Of course, plaintiff attorneys do not agree with this assertion. They point out that something like 60 other similar bankruptcies did not allow for the type of discovery that the judge ordered in Garlock. They also note that the judge is new to asbestos cases and might not understand the different rules for trust funds as opposed to courts. They say the case is an "outlier."
It may be an outlier, but it's already a big deal, and NPR added some context by citing reports from the U.S. Government Accountability Office saying companies have set aside more than $30 billion for mesothelioma victims since the 1980s and that asbestos lawsuits have played a role in about 100 companies going bankrupt. I know in my hometown of Los Angeles, our already crowded court dockets can be awash in asbestos cases.
But what's missing in the sports-like reporting so far is any look at what this all means for actual mesothelioma victims who turn to those trusts.

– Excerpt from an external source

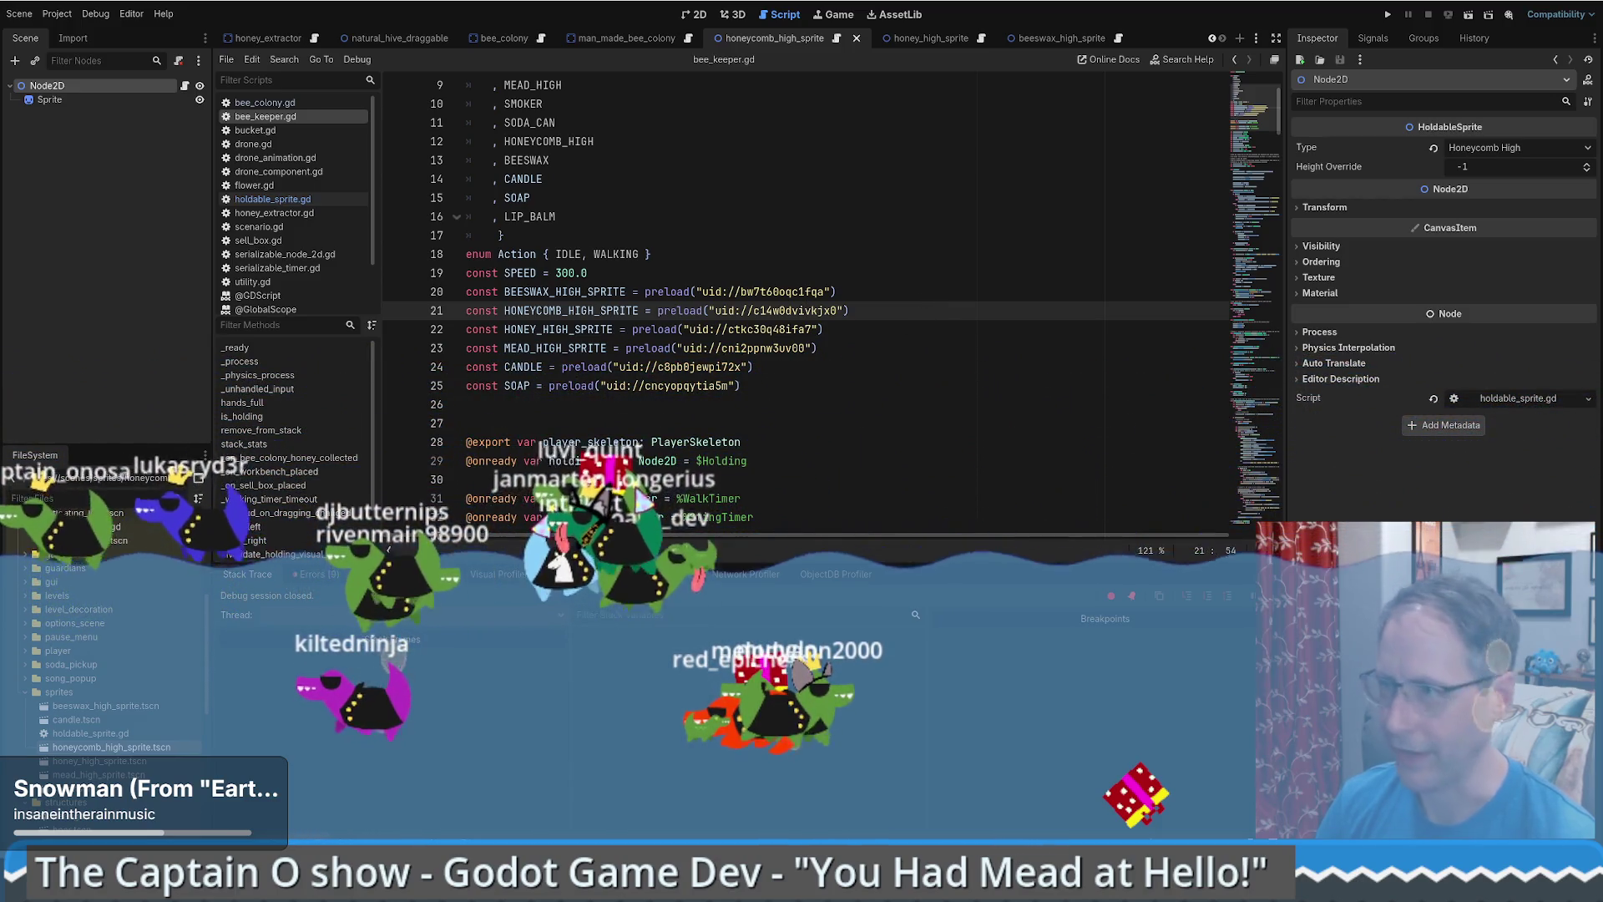
- Glance at bee_colony, check the honeycomb uid, then open the root Node2D's attached script
mouse_move(726, 375)
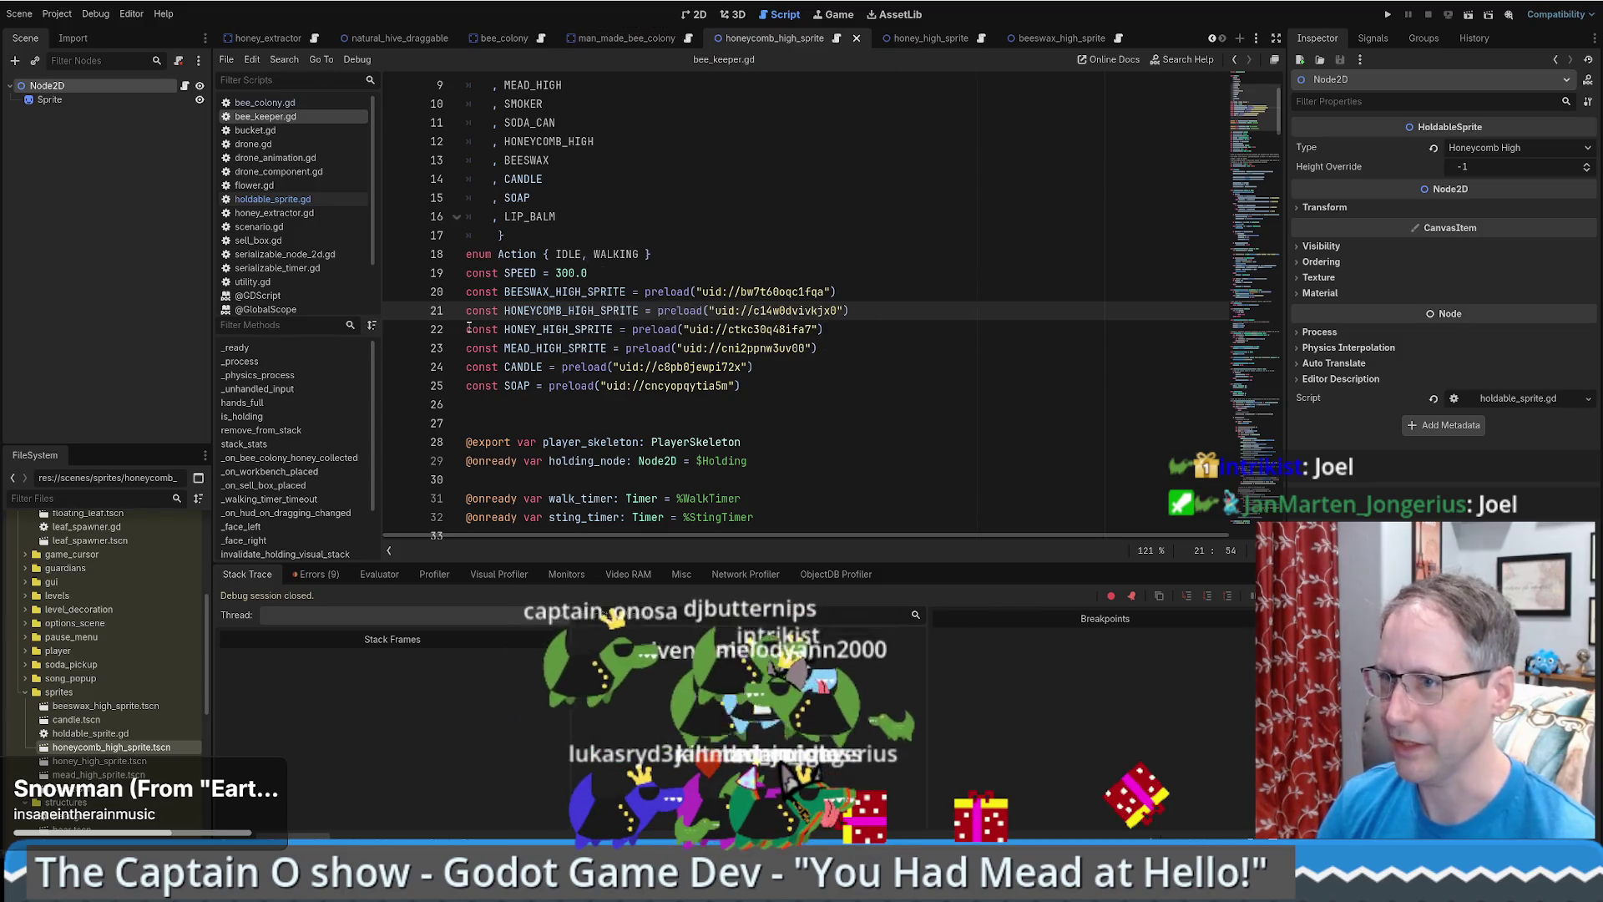
click(291, 105)
click(296, 117)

If the implications of Garlock hold up, and of course we'll see on the appeal, it means that trusted attorneys have been leading clients to tell one story for one trust and another story for another trust and maybe a third story for an actual jury -- and on and on. Much of this is under oath, so the implication is an almost assembly line approach to perjury.
Most of those trusts are paying only pennies on the dollar of actual liability. So a person honestly identifying the company causing harm gets minimal payment, while others might go trust-to-trust with claims. Who is looking out for the victims who played by the rules? What are the impacts on our over-crowded civil courts that have been hearing cases that would have been dismissed with proper evidence?
The NPR report got it right when it said "no one argues that people suffering from mesothelioma shouldn't get compensated. Instead, it's a matter of the right companies paying the right amounts."
My sources in the civil litigation world would assure me that asbestos cases are known for passionate victim's advocates who sometimes get caught up with "winning at any cost," especially when facing large corporate defense firms. Still, with Garlock, the judge found problems with all 15 cases where discovery was allowed, which discounts or minimizes the weight of the "mistakes were made" argument.
Those insiders also "hint" that we might soon see congressional hearings and speculate that law enforcement might even be interested in Garlock; I only hope that increased attention brings increased awareness that real victims deserve zealous advocates, but they don't need to become perjury pawns for those who would game the system.